### Requirement
Scan the entries below and report only how many lines contain "Download".

### Records for the exercise

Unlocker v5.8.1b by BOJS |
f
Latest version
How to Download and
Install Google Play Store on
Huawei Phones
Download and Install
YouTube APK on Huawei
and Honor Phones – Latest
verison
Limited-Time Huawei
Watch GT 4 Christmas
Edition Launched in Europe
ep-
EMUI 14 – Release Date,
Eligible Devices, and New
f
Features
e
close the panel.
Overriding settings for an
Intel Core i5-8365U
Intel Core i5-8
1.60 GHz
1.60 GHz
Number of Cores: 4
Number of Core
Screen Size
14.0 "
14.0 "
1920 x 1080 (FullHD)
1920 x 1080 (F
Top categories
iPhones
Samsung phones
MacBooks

==

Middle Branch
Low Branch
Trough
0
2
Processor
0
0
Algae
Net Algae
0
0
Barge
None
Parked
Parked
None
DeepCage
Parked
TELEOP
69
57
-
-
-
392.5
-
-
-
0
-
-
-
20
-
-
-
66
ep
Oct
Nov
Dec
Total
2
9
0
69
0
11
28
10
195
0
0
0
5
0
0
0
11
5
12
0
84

### Solved problem
2